Find each line in the records below that contains the word "pixels", and copy it out.

• RAW DATA:
· · · ·

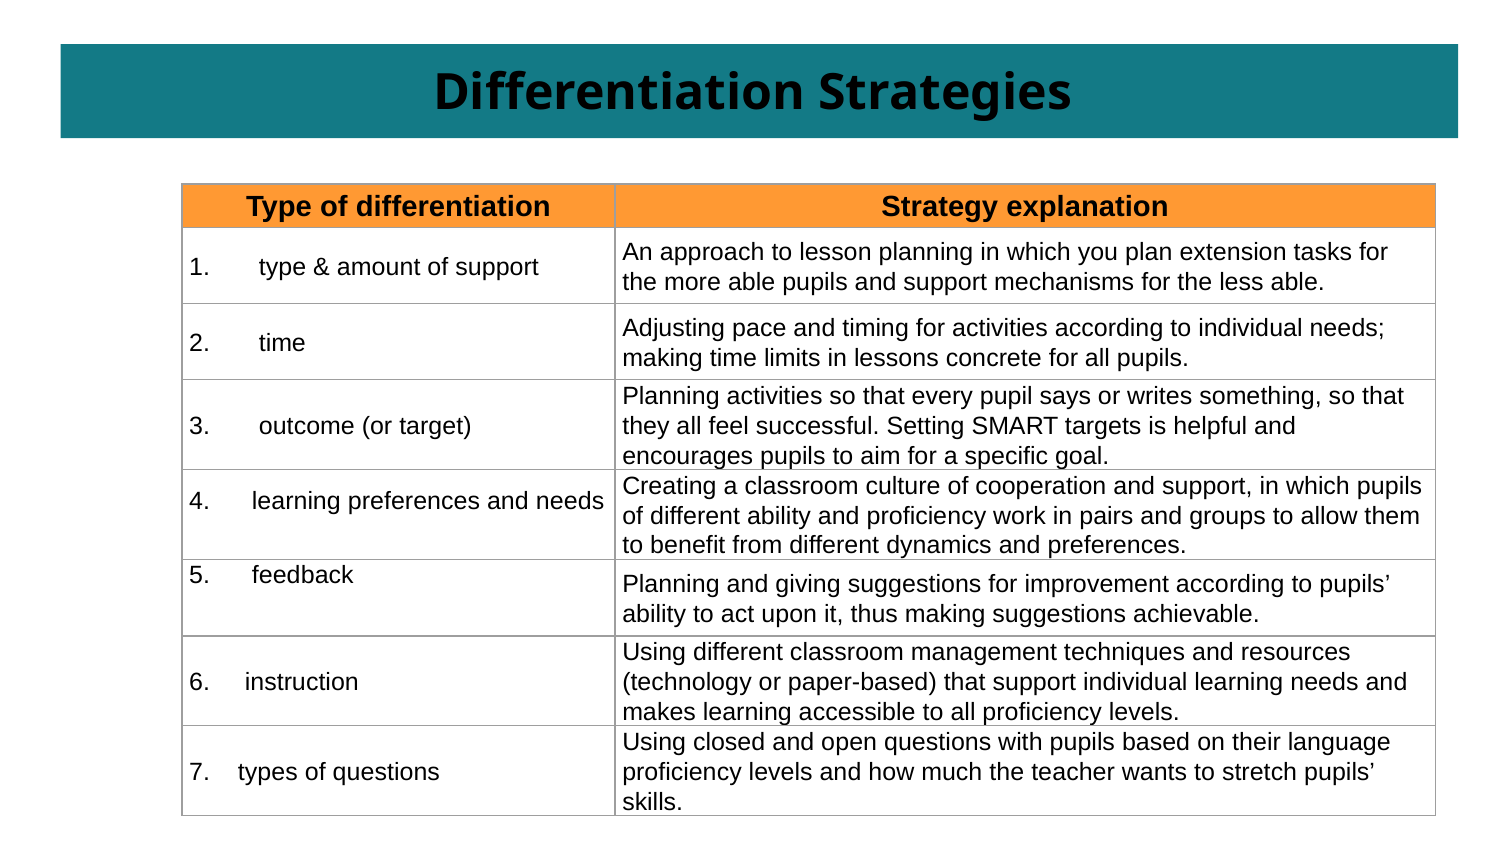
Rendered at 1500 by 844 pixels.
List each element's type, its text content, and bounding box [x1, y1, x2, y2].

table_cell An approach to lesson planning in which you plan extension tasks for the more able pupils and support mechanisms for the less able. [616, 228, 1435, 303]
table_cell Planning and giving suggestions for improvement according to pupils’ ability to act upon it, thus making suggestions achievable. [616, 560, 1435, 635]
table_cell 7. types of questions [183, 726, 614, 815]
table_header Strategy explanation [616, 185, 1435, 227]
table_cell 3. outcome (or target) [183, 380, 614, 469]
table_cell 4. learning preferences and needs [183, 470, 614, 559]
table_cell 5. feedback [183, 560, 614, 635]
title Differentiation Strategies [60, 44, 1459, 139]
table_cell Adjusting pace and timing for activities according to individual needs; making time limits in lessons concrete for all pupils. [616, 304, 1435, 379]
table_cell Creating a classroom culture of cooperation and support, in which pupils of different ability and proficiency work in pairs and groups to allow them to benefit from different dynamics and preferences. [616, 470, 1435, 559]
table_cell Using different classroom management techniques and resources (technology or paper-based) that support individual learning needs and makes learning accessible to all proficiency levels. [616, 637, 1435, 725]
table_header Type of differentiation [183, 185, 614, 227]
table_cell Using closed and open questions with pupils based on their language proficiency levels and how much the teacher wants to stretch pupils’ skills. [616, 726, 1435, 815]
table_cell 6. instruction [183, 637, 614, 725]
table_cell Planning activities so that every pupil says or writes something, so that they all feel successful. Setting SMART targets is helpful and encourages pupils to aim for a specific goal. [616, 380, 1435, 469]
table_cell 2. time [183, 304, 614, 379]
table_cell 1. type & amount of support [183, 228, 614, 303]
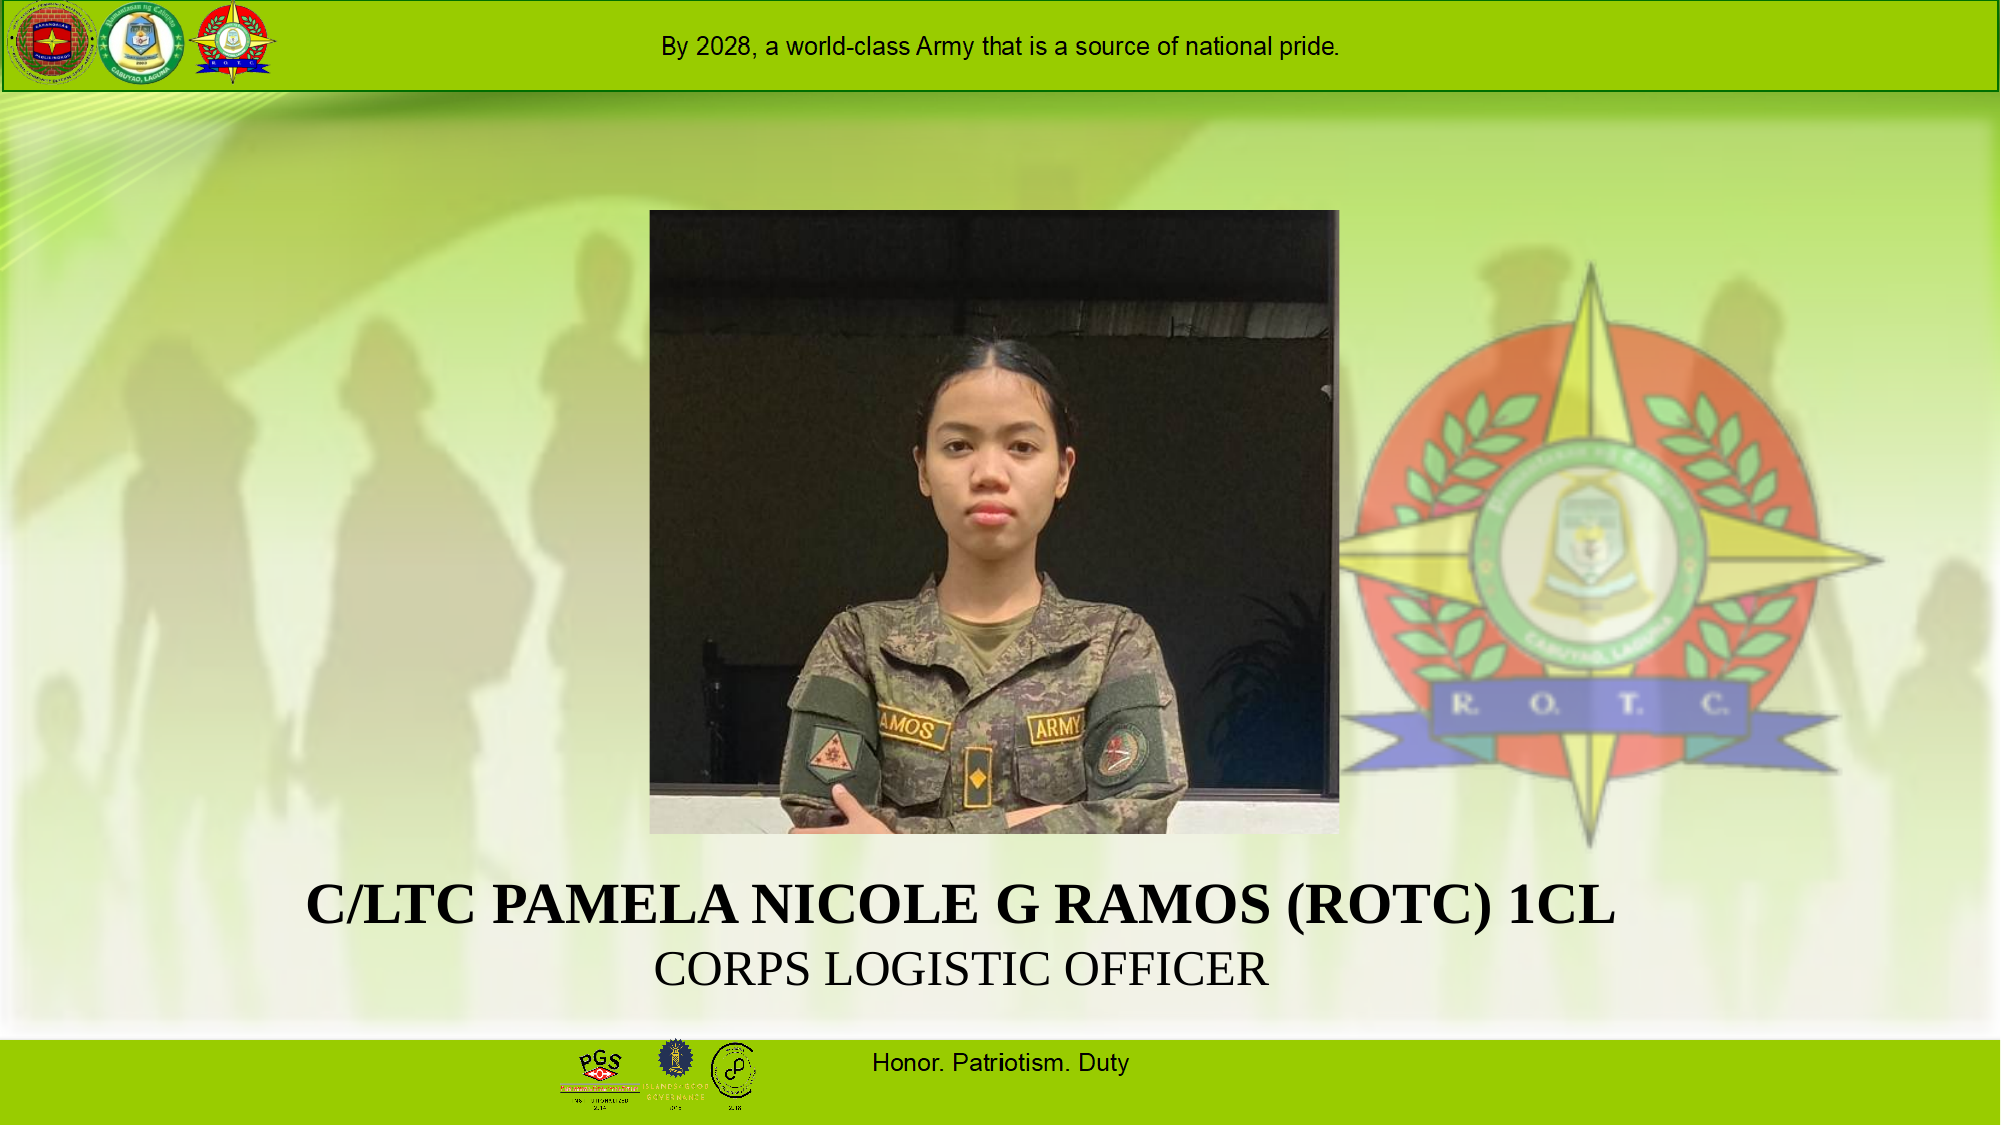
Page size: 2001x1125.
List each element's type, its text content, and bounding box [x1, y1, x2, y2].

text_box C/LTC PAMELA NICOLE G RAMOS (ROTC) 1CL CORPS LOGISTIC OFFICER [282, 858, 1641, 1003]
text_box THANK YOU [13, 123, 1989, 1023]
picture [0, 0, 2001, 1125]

· · · ·

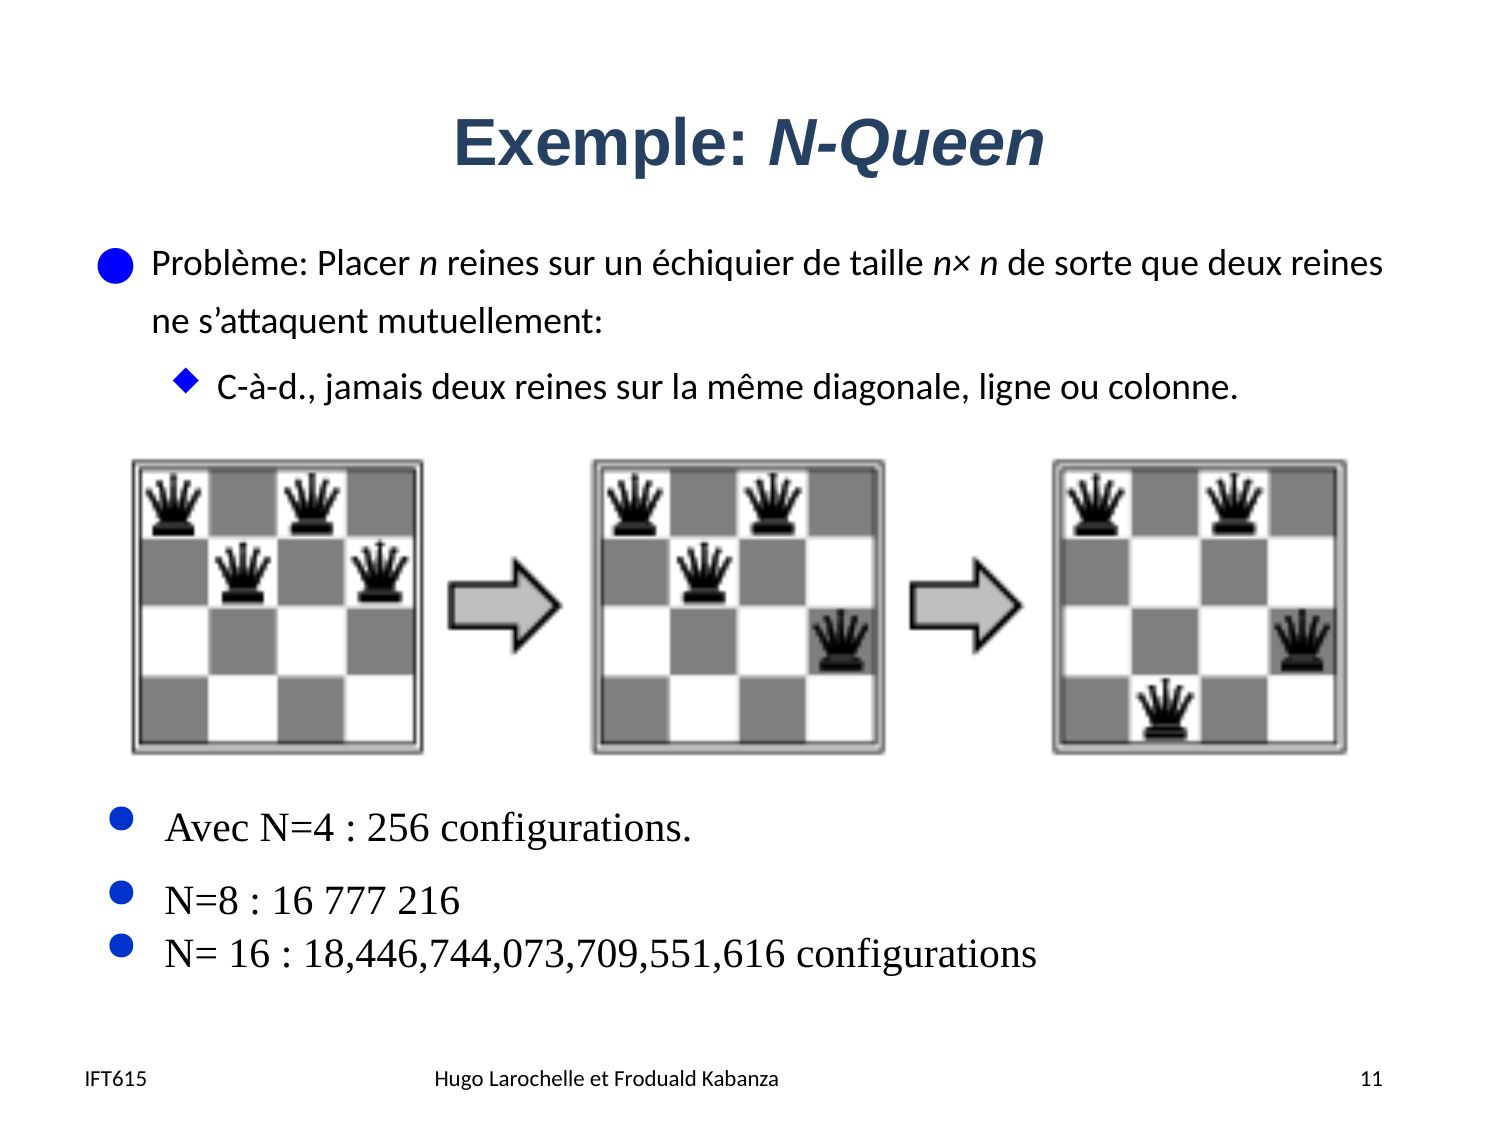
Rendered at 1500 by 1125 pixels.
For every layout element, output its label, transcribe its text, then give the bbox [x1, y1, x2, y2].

· · · ·

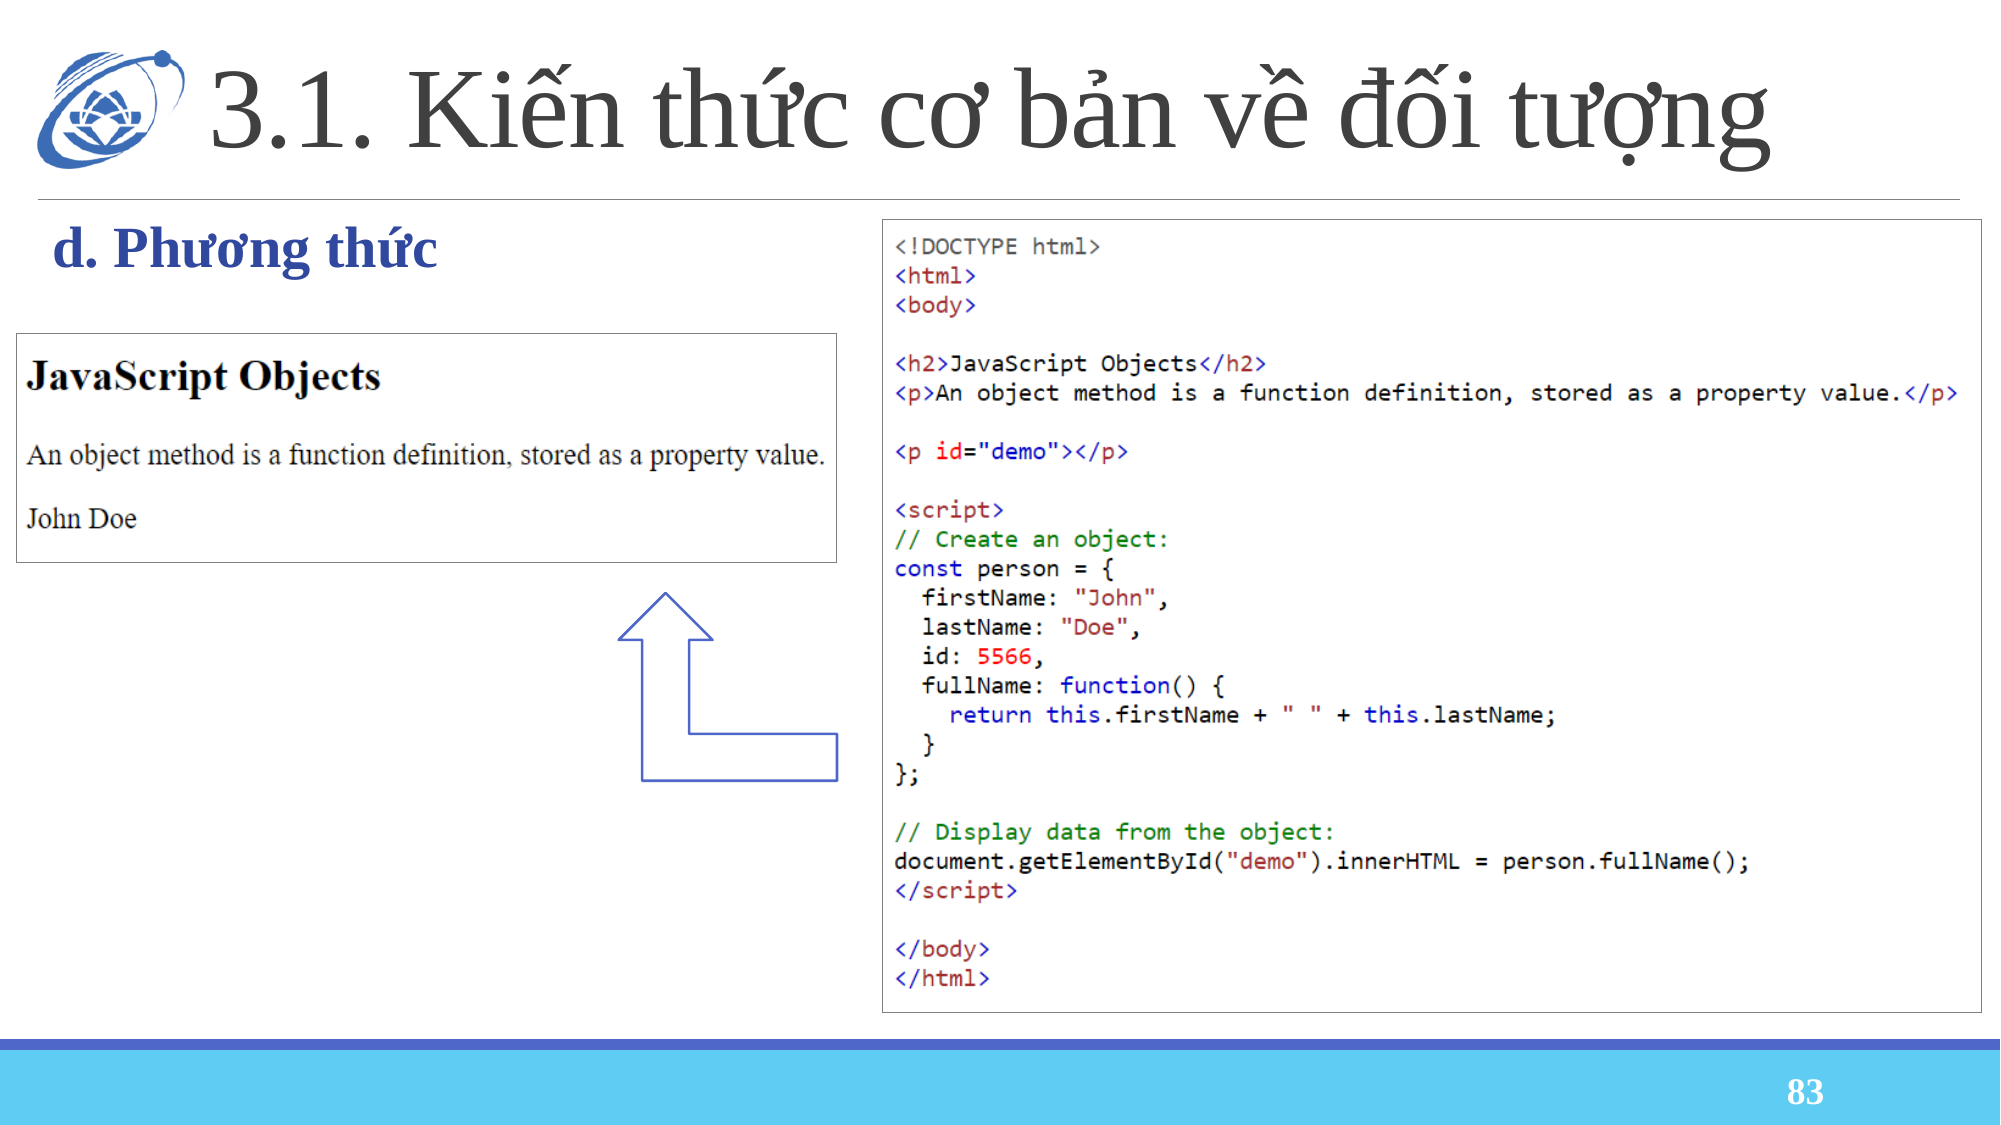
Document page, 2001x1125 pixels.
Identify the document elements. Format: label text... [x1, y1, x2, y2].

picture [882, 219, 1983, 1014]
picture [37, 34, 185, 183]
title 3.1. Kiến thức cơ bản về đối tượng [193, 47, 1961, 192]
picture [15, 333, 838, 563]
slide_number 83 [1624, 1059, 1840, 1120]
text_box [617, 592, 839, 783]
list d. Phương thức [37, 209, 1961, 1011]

· · · ·

• RESULT OF THIS EXERCISE:
Rendered at 1500 by 844 pixels.
Rendered at 1500 by 1125 pixels.
Document page, 2001x1125 pixels.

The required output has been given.